04-15-2010 05:46 AM
Hi,
I am trying to use the Lead-Lag.vi block from the tool kit but I don't understand how it works. When you open its from panel it looks like this:
The calculation shown is not what I expected, im pretty sure that this is not how lead lag should work. Should there not be two poles and zeros? I guess the attenuation term is included in the gain?
If anyone knows and can let me know that would be great.
Thanks
Adam
Solved! Go to Solution.
04-16-2010 09:18 AM
04-16-2010 03:23 PM
Hello Adamkse,
I believe that PID Lead-Lag VI is really a Lead/Lag VI. As stated in the context help, it implements a PID controller with a lead/lag function.
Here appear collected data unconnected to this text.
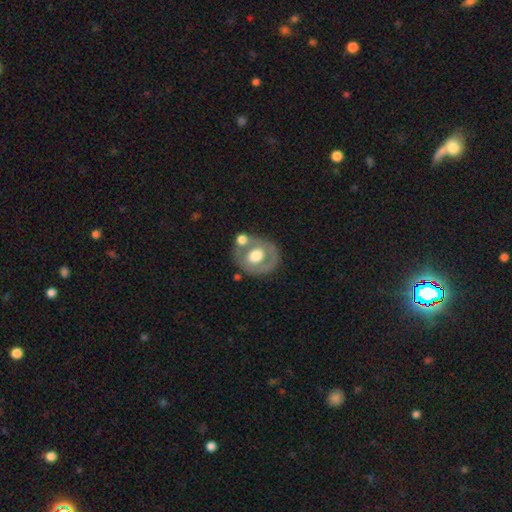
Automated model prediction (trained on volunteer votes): This appears to be a featured or disk galaxy (50%). Merging: none (60%).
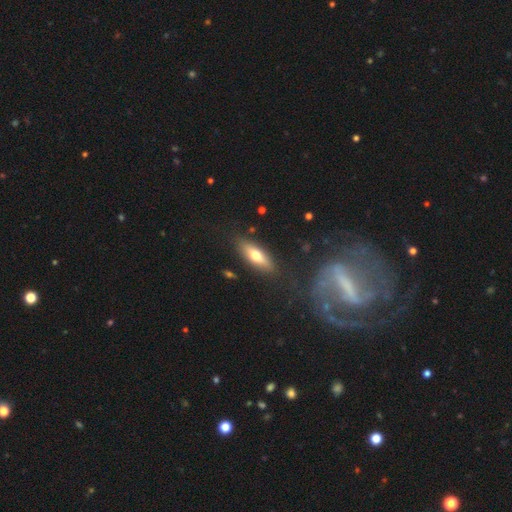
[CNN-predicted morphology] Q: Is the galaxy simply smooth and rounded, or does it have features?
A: smooth — 59%.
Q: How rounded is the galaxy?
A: in between — 58%.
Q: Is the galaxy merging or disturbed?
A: none — 83%.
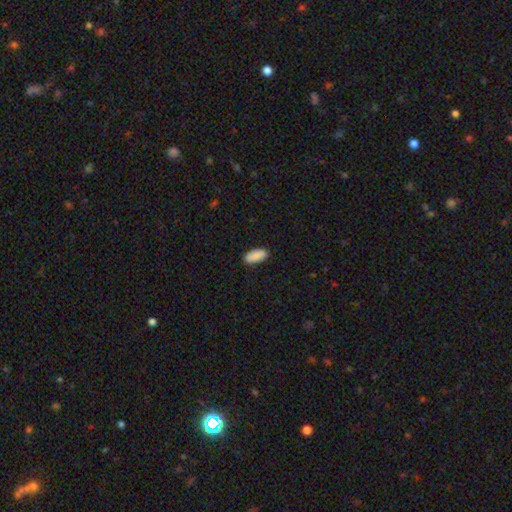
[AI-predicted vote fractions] This is clearly a smooth galaxy (91%). How rounded: clearly in between (87%). Merging: clearly none (89%).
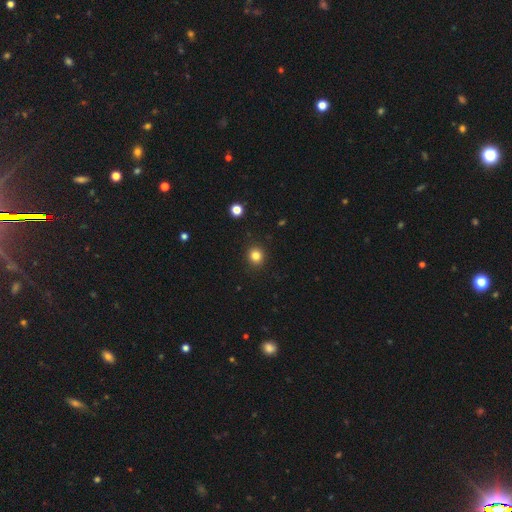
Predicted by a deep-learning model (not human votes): Smooth or featured: smooth — 83% (star or artifact — 13%)
How rounded: round — 87% (in between — 12%)
Merging: none — 91% (minor disturbance — 6%)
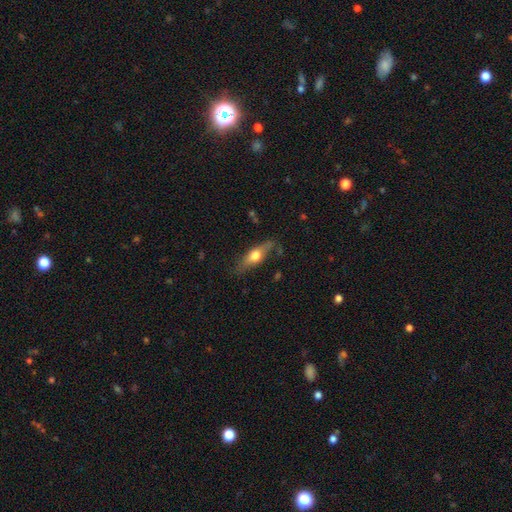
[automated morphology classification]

This corresponds to the expression
Output = Gain * ((s*Tlead +1)/(s*Tlag+1))*Input
with only 1 pole and 1 zero
04-16-2010 03:44 PM
Hi,
Thanks for the reply.
I still don't really understand. Is it for lead or lag, not both? If so I don't get how the time constants are called lead and lag and if not then I don't understand how lead-lag can be done with one pole and zero.
Sorry if this is obvious.
Adam
04-18-2010 11:14 AM
The VI is either Lead OR Lag depending on the pole/zero location. You can think of the lead and lag time in term of frequency response.
Tlead = a*T
Tlag = T
so P = 1/T
Z = 1/aT
04-18-2010 12:38 PM
Thank you, I seen now.
Adam
06-04-2015 01:11 AM - edited 06-04-2015 01:12 AM
Hi there,
I believe there is a bug in Lead-Lag VI because it sends out the exact input at time t=0 and, also whenever the block is re-initialized. Can somebody double-check this please?
Thanks.
06-05-2015 05:54 AM
Hi Bij2012,
Could you please post this as a new question? This will help us keep track of questions and potential bugs a bit easier as well as boost the visibility of your post so other community members can help answer it as well as NI staff.
This particular post is 5 years old so I doubt anybody is going to see it.
Best wishes,
Charlotte